Lemon Butter Salmon with Roasted Potatoes & Broccoli

This Lemon Butter Salmon with Crispy Potatoes and Roasted Broccoli is the perfect weeknight dinner, offering a delicious balance of tender salmon, crispy potatoes, and roasted veggies. Topped with a zesty lemon butter sauce, it’s an easy, nutritious, and flavorful meal.

  • Prep Time: 10 minutes
  • Cook Time: 30-35 minutes
  • Total Time: 40-45 minutes
  • Yield: 4 servings 1x
  • Category: Main Dish
  • Method: Roasting, Sautéing
  • Cuisine: American
  • Diet: Gluten Free

Ingredients

  1. For the Lemon Butter Salmon:
    • 4 salmon fillets
    • 2 tbsp olive oil
    • 2 tbsp butter
    • 1 lemon (zested and juiced)
    • Salt and pepper, to taste
    • Fresh parsley, chopped (for garnish)
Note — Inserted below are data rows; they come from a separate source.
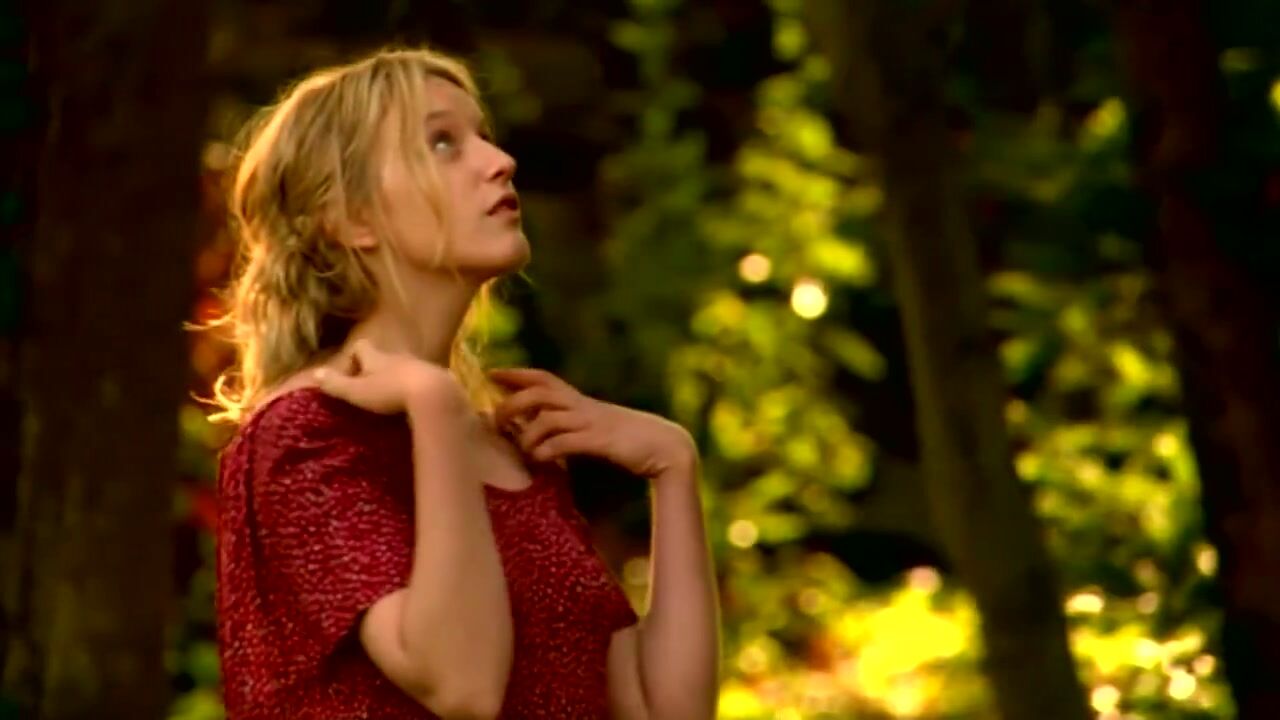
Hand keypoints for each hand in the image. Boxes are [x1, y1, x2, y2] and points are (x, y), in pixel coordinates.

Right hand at [312, 339, 466, 415]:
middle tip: (369, 390)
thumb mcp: (357, 391)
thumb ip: (336, 384)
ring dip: (397, 380)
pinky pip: (423, 380)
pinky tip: (415, 405)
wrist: (433, 393)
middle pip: (384, 357)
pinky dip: (416, 389)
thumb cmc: (390, 392)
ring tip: (391, 400)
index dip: (353, 357)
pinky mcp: (437, 378)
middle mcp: (398, 357)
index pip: (361, 347)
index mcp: (377, 358)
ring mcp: (419, 366)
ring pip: (404, 368)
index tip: (350, 375)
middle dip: (376, 371)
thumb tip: (315, 373)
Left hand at [489, 368, 696, 480]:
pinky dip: (545, 451)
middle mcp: (583, 407)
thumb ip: (574, 428)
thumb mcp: (599, 429)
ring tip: (522, 451)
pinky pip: (563, 442)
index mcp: (582, 402)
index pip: (543, 378)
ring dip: (526, 434)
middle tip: (495, 419)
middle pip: (538, 392)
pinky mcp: (600, 441)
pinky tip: (541, 462)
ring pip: (546, 417)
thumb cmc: (633, 442)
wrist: (668, 447)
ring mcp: (592, 422)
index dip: (516, 374)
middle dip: (511, 402)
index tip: (491, 373)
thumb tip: (548, 437)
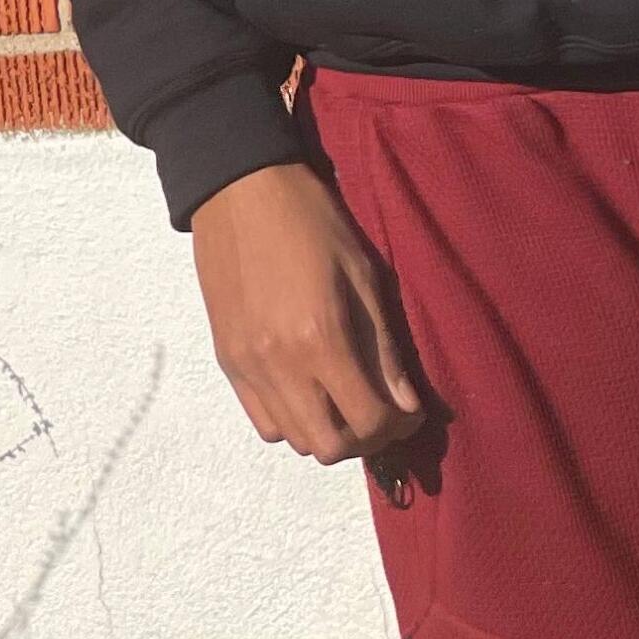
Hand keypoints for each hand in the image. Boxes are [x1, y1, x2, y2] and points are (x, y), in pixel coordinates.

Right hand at [189, 160, 424, 468]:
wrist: (239, 191)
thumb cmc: (312, 222)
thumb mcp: (363, 276)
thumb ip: (383, 348)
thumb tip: (406, 404)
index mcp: (321, 338)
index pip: (368, 420)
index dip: (399, 425)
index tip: (412, 410)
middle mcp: (280, 364)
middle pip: (330, 447)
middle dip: (366, 439)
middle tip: (383, 412)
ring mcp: (247, 367)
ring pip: (295, 440)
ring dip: (329, 432)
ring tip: (347, 400)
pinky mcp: (227, 361)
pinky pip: (263, 421)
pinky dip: (293, 420)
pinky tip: (311, 390)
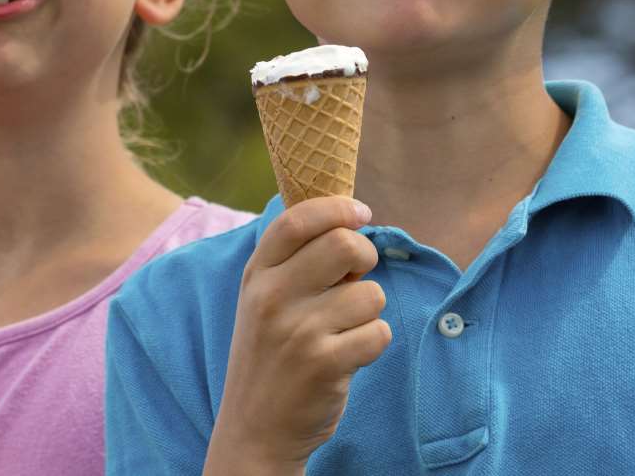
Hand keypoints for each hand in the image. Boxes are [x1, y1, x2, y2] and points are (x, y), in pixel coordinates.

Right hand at [204, 197, 389, 475]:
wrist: (255, 425)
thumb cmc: (269, 354)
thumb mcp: (262, 300)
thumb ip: (293, 263)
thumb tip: (348, 225)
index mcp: (256, 275)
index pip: (295, 219)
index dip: (336, 208)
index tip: (360, 213)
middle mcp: (271, 296)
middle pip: (344, 245)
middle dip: (365, 256)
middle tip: (357, 275)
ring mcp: (298, 330)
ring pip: (370, 293)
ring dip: (369, 310)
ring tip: (343, 329)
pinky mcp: (325, 364)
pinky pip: (379, 333)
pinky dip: (373, 342)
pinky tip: (348, 356)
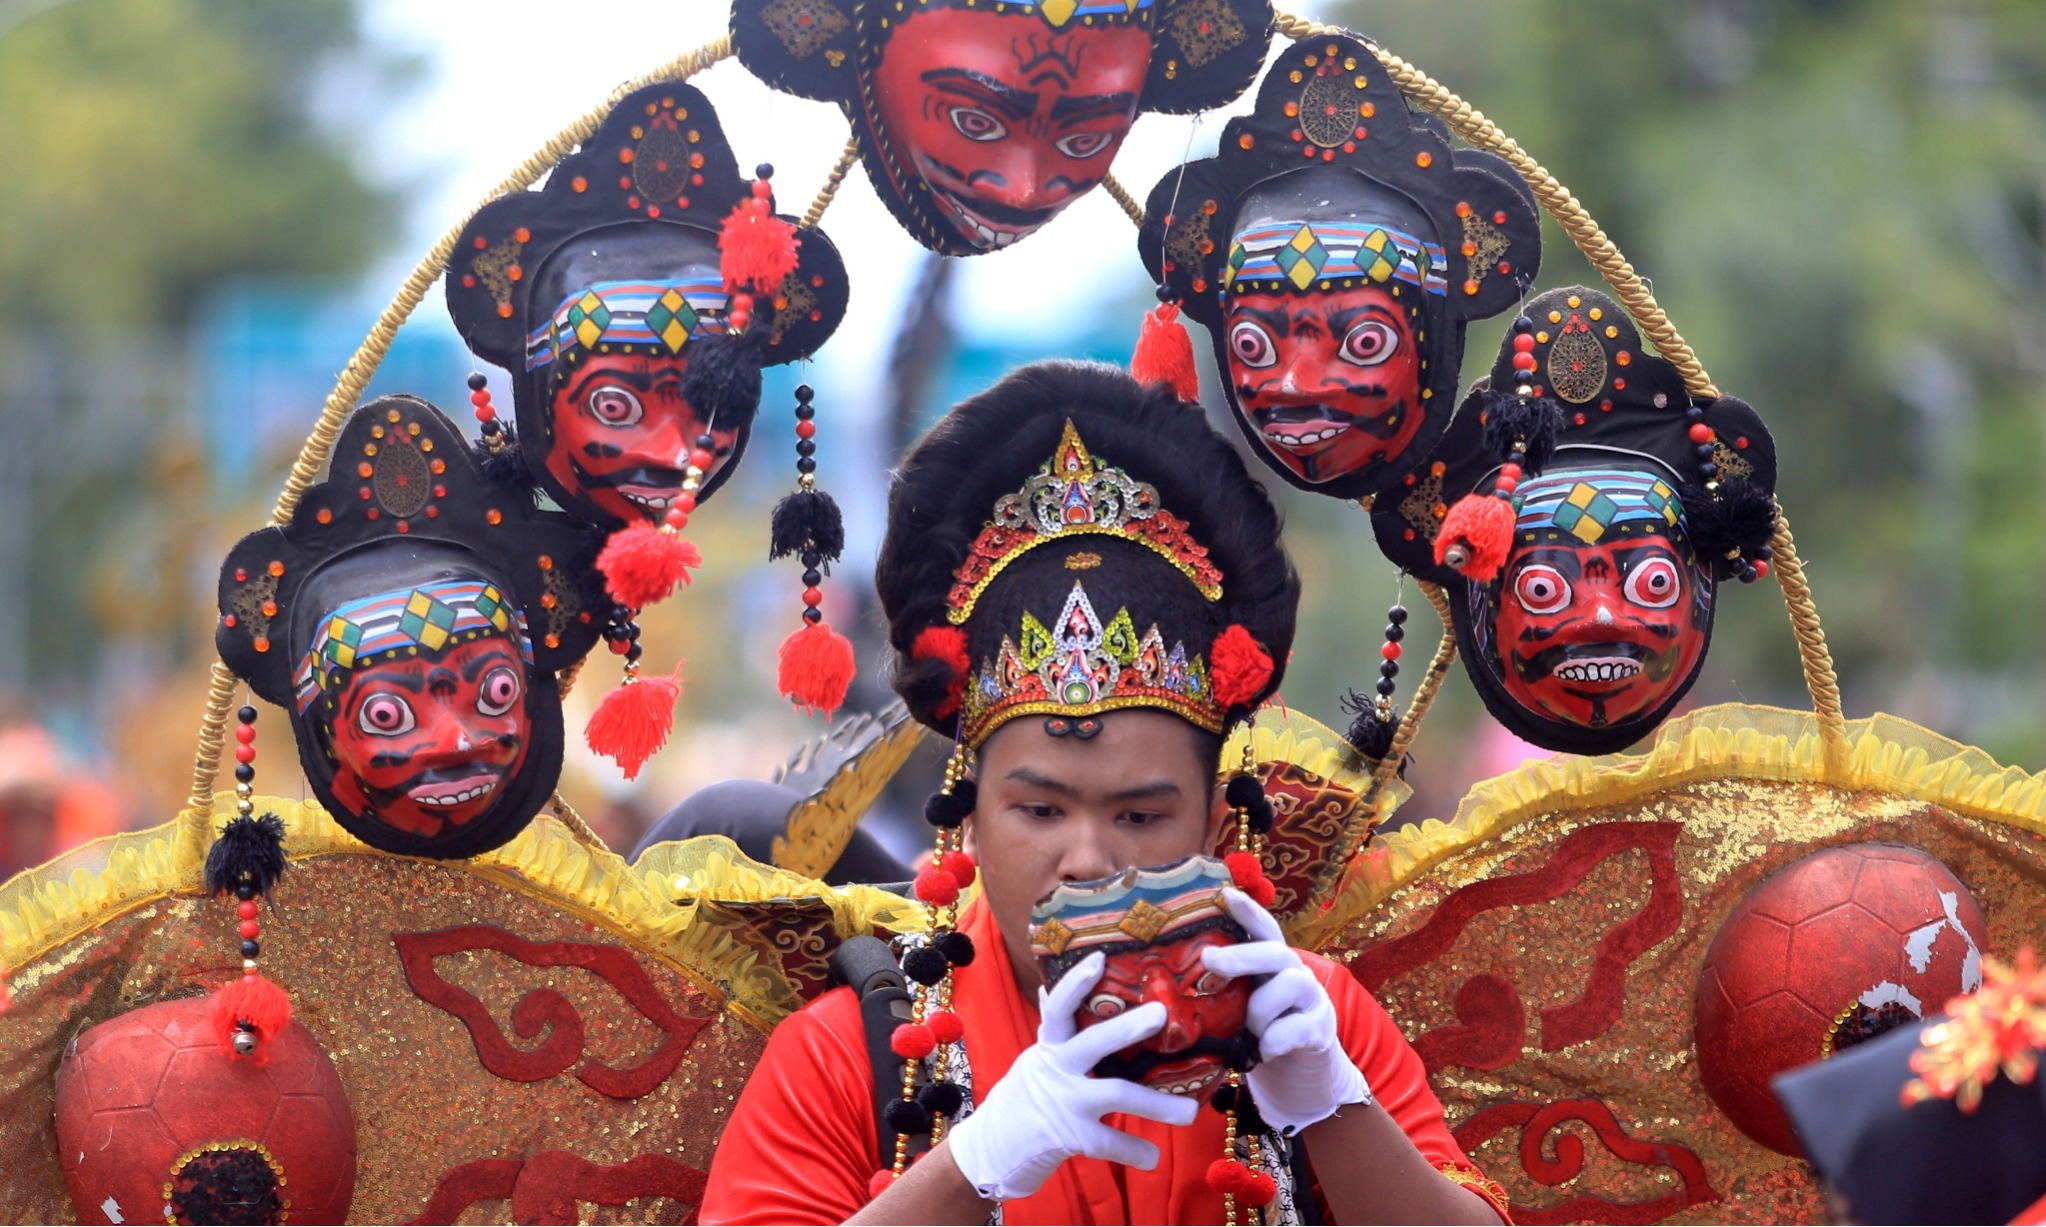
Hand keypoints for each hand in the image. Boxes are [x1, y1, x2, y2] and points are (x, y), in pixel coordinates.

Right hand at [947, 951, 1200, 1201]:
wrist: (991, 1151)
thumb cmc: (1022, 1099)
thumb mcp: (1034, 1060)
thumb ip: (1051, 1031)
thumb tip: (1050, 986)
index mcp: (1049, 1048)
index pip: (1059, 1009)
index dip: (1076, 983)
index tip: (1100, 957)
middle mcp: (1056, 1069)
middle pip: (1093, 1043)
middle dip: (1127, 1028)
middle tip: (1160, 1013)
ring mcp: (1064, 1103)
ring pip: (1116, 1095)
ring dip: (1157, 1104)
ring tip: (1192, 1111)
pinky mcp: (1069, 1136)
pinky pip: (1109, 1142)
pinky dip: (1134, 1151)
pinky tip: (1153, 1157)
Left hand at [1202, 888, 1372, 1134]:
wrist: (1298, 1073)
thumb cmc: (1258, 1031)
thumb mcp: (1240, 1004)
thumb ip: (1222, 987)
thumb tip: (1168, 978)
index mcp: (1271, 962)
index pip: (1262, 928)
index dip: (1247, 910)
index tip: (1225, 893)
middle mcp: (1294, 972)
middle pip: (1275, 950)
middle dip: (1242, 953)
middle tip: (1209, 959)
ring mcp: (1312, 999)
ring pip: (1288, 985)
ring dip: (1259, 1011)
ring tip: (1248, 1030)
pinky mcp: (1320, 1029)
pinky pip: (1294, 1029)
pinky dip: (1273, 1042)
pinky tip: (1263, 1051)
    For the Crispy Potatoes:

    • 4 medium potatoes, diced
    • 2 tbsp olive oil
    • 1 tsp garlic powder
    • Salt and pepper, to taste

    For the Roasted Broccoli:

    • 1 head of broccoli, cut into florets
    • 1 tbsp olive oil
    • Salt and pepper, to taste

Instructions

  • Preheat Oven:
    Set your oven to 400°F (200°C). Line a baking sheet with parchment paper.
  • Crispy Potatoes:
    Toss the diced potatoes with olive oil, garlic powder, salt, and pepper. Spread them out on the baking sheet. Roast for 20-25 minutes, flipping halfway through, until golden and crispy.
  • Roast Broccoli:
    On the same sheet, add the broccoli florets, drizzle with olive oil, and season with salt and pepper. Roast alongside the potatoes for 15-20 minutes until tender.
  • Cook the Salmon:
    While the vegetables are roasting, heat olive oil and butter in a skillet over medium heat. Add the salmon fillets, season with salt and pepper, and cook for 3-4 minutes per side, until cooked through.
  • Prepare Lemon Butter Sauce:
    Once the salmon is done, squeeze the lemon juice and add zest to the skillet. Stir to create a quick lemon butter sauce.
  • Serve:
    Plate the salmon fillets with crispy potatoes and roasted broccoli. Drizzle the lemon butter sauce over the salmon and garnish with chopped parsley.

Notes

  • You can substitute fresh salmon with frozen, just ensure it’s fully thawed before cooking.
  • For extra flavor, you can add a pinch of red pepper flakes to the lemon butter sauce for a subtle kick.
  • Make sure to adjust the cooking time for the salmon based on its thickness.

Nutrition

  • Serving Size: 1 salmon fillet + a portion of potatoes and broccoli
  • Calories: 450 kcal
  • Sugar: 4g
  • Sodium: 650mg
  • Fat: 27g
  • Saturated Fat: 6g
  • Unsaturated Fat: 17g
  • Trans Fat: 0g
  • Carbohydrates: 35g
  • Fiber: 5g
  • Protein: 28g
  • Cholesterol: 70mg
  • SmartPoints Value

    • Estimated SmartPoints: 8-10 points per serving (may vary based on specific ingredients and portion sizes).